(Stored items)
►
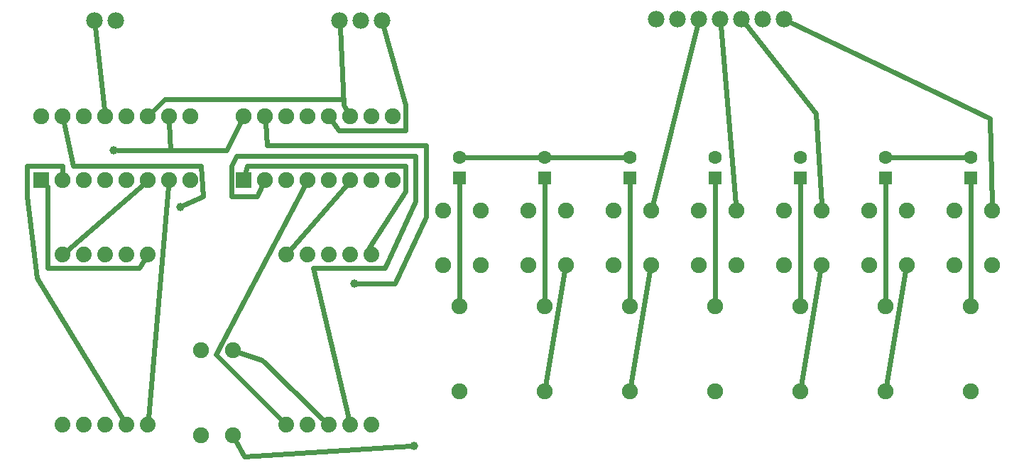
<source format=gtl>
G04 MADE WITH FRITZING*
G04 WWW.FRITZING.ORG*
G04 DOUBLE SIDED*
G04 HOLES PLATED*
G04 CONTOUR ON CENTER OF CONTOUR VECTOR*
%ASAXBY*%
%FSLAX23Y23*%
%MOIN*%
%OFA0B0*%
%SFA1.0B1.0*%
%ADD10C,0.078000*%
%ADD11C,0.039370*%
%ADD12C,0.075000*%
%ADD13C,0.074000*%
%ADD14C,0.062992*%
%ADD15R,0.075000X0.075000*%
%ADD16R,0.062992X0.062992*%
%ADD17C,0.024000*%
%LNCOPPER1*%
G90*
G70*
G54D10*
X1572Y2141D03*
X1672Y2141D03*
X1772Y2141D03*
X422Y2141D03*
X522Y2141D03*
X3057Y2148D03*
X3157Y2148D03*
X3257Y2148D03*
X3357Y2148D03*
X3457Y2148D03*
X3557Y2148D03*
X3657Y2148D03*
G54D11*
X824Y1266D03*
X1640Y906D03*
X512Y1530D03*
X1922Y141D03*
G54D12*
X1122Y1391D03*
X1122Y1691D03*
X1222Y1391D03*
X1222Y1691D03*
X1322Y1391D03*
X1322Y1691D03*
X1422Y1391D03*
X1422Y1691D03*
X1522Y1391D03*
X1522Y1691D03*
X1622Y1391D03*
X1622Y1691D03*
X1722Y1391D03*
X1722Y1691D03*
X1822Y1391D03*
X1822Y1691D03*
X172Y1391D03*
X172Y1691D03*
X272Y1391D03*
X272Y1691D03*
X372Y1391D03*
X372Y1691D03*
X472Y1391D03*
X472Y1691D03*
X572Y1391D03*
X572Y1691D03*
X672Y1391D03*
X672Y1691D03*
X772Y1391D03*
X772Y1691D03*
X872Y1391D03*
X872Y1691D03*
G54D13*
X1722Y1041D03*
X1622Y1041D03*
X1522Y1041D03*
X1422Y1041D03*
X1322Y1041D03*
X1322Y241D03*
X1422Y241D03*
X1522Y241D03*
X1622Y241D03*
X1722Y241D03*
X1722Y1041D03*
X1622Y1041D03*
X1522Y1041D03*
X1422Y1041D03*
X1322Y1041D03*
X1322Y241D03*
X1422Y241D03*
X1522Y241D03*
X1622Y241D03*
X1722Y241D03*
X672Y1041D03*
X572Y1041D03*
X472Y1041D03*
X372Y1041D03*
X272Y1041D03*
X272Y241D03*
X372Y241D03*
X472Y241D03*
X572Y241D03*
X672Y241D03*
X672Y1041D03*
X572Y1041D03*
X472Y1041D03*
X372Y1041D03*
X272Y1041D03*
X272Y241D03*
X372Y241D03*
X472Y241D03*
X572Y241D03*
X672Y241D03*
G54D12*
X1072Y191D03*
X1072Y591D03*
X922Y191D03*
X922Y591D03*
X4457Y992D03*
X4457Y1248D03*
X4634Y992D03*
X4634Y1248D03*
X4057Y992D03*
X4057Y1248D03*
X4234Y992D03*
X4234Y1248D03*
X3657Y992D03*
X3657Y1248D03*
X3834Y992D03*
X3834Y1248D03*
X3257Y992D03*
X3257Y1248D03*
X3434Y992D03*
X3434Y1248D03*
X2857Y992D03*
X2857Y1248D03*
X3034Y992D03*
X3034Y1248D03*
X2457Y992D03*
X2457Y1248D03*
X2634Y992D03*
X2634Y1248D03*
X2057Y992D03*
X2057Y1248D03*
X2234Y992D03*
X2234Y1248D03*
X4534Y798D03*
X4534Y398D03*
X4134Y798D03*
X4134Y398D03*
X3734Y798D03*
X3734Y398D03*
X3334Y798D03*
X3334Y398D03*
X2934Y798D03*
X2934Y398D03*
X2534Y798D03*
X2534Y398D03*
X2134Y798D03*
X2134Y398D03*
G54D14*
X4534Y1400D03*
X4534Y1498D03*
X4134Y1400D03*
X4134Y1498D03*
X3734Y1400D03*
X3734Y1498D03*
X3334Y1400D03*
X3334Y1498D03*
X2934Y1400D03*
X2934Y1498D03*
X2534Y1400D03*
X2534Y1498D03*
X2134Y1400D03*
X2134Y1498D03*
G54D15*
X1122Y1391D03*
X172Y1391D03*
G54D16*
X4534Y1400D03*
X4134Y1400D03*
X3734Y1400D03*
X3334Y1400D03*
X2934Y1400D03*
X2534Y1400D03*
X2134Y1400D03*
G54D17*
X4534Y827D02*
X4534Y1373D01*
D02*
X2134Y827D02*
X2134Y1373D01*
D02*
X3334Y827D02*
X3334Y1373D01*
D02*
X2534Y827D02*
X2534Y1373D01*
D02*
X3734Y827D02*
X3734Y1373D01*
D02*
X2934Y827D02*
X2934Y1373D01*
D02*
X769Y1363D02*
X674Y272D01*
D02*
X4134Y827D02*
X4134Y1373D01*
D02*
X1499Y263D02*
X1208Y546D01*
D02*
X1408Y1366D02*
X992Y570D01*
D02*
X1208Y546D02*
X1099Y582D01*
D02*
X992Y570D02*
X1300Y263D01*
D02*
X3360Y2118D02*
X3432Y1277D01*
D02*
X1603Y1369D02*
X1342Y1065D01*
D02*
X650Y1372D02*
X295Y1061D01*
D02*
X2939Y426D02*
X3029Y964D01*
D02*
X200Y1362D02*
X200Y978D01*
D02*
X192Y1371D02*
X200Y1362D01*
D02*
X3250Y2119D02*
X3041Y1276D01*
D02*
X1880Y1338D02*
X1712Y1074D01*
D02*
X1880Y1458D02*
X1880Y1338D01*
D02*
X1136Y1458D02*
X1880Y1458D01*
D02*
X1128Y1419D02*
X1136Y1458D01*
D02*
X632Y978D02*
X655Y1015D01*
D02*
X200Y978D02*
X632Y978D01*
D02*
X272Y1420D02*
X272Y1458D01*
D02*
X1712Y1074D02*
X1713Y1071D01*
D02*
X277Y1663D02*
X320Y1458D01*
D02*
X152Y930D02*
X555Y268D01*
D02*
X104Y1314D02*
X152Y930D01*
D02*
X104Y1458D02*
X104Y1314D01*
D02*
X272Y1458D02*
X104Y1458D01*
D02*
X932Y1314D02*
X841Y1274D01*
D02*
X920Y1458D02*
X932Y1314D01*
D02*
X320Y1458D02*
X920Y1458D01*
D02*
X3739Y426D02*
X3829Y964D01*
D02*
X3476Y2125D02*
X3808Y1705D01*
D02*
X3808Y1705D02*
X3833Y1277D01*
D02*
X1592Y1746D02*
X1608Y1716D01*
D02*
X1573Y2111D02*
X1592Y1746D01*
D02*
X692Y1711D02*
X752Y1770D01*
D02*
X1064Y1458D02*
X1088Y1506D01*
D02*
X1064Y1314D02*
X1064Y1458D01*
D02*
X1184Y1314D02*
X1064Y1314D01*
D02*
X1209Y1365D02*
X1184Y1314D01*
D02*
X1592Y1770D02*
X1592Y1746D01*
D02*
X752Y1770D02*
X1592Y1770D01*
D02*
X1928Y1290D02*
X1784Y978D01*
D02*
X1928Y1506D02*
X1928Y1290D01*
D02*
X1088Y1506D02*
X1928Y1506D01*
D02*
X1448Y978D02*
X1614Y271D01*
D02*
X1784Y978D02*
X1448Y978D01*
D02*
X1976Y1218D02*
X1832Y906D01*
D02*
X1976Y1554D02*
X1976Y1218D01*
D02*
X1232Y1554D02*
X1976Y1554D01*
D02*
X1224Y1663D02*
X1232Y1554D01*
D02*
X2539Y426D02*
X2629Y964D01*
D02*
X1832Y906D02*
X1659Y906D01*
D02*
X1779Y2112D02*
X1880Y1746D01*
D02*
X1568Y1626D02*
X1538Y1668D01*
D02*
X1880Y1626D02*
X1568Y1626D01*
D02*
X1880Y1746D02*
X1880Y1626D01*
D02*
X4139Y426D02*
X4229Y964D01*
D02*
X3684Y2135D02*
X4624Y1681D01*
D02*
X4624Y1681D02*
X4634Y1277D01*
D02*
X2561Y1498D02*
X2907Y1498D01*
D02*
X2161Y1498D02*
X2507Y1498D01*
D02*
X4507Y1498D02*
X4161Y1498D01*
D02*
X425Y2111D02*
X468Y1720D01*
D02*
X1109Y1666D02*
X1040Y1530D01*
D02*
X1040Y1530D02*
X531Y1530D01*
D02*
X776Y1530D02*
X1040Y1530D01*
D02*
X772Y1663D02*
X776Y1530D01*
D02*
X1903Y140D02*
X1123Y93D01*
D02*
X1123Y93D02*
X1085Y166D01*
G04 End of Copper1*
M02*
</source>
◄
Every line from the one that contains "X772Y1663D02*" down to and including the last line of the records above must be set down exactly, with nothing else.

X772Y1663D02*
X776Y1530D01*
D02*
X1903Y140D02*
X1123Y93D01*
D02*
X1123Y93D02*
X1085Y166D01*
G04 End of Copper1*
M02*
</source>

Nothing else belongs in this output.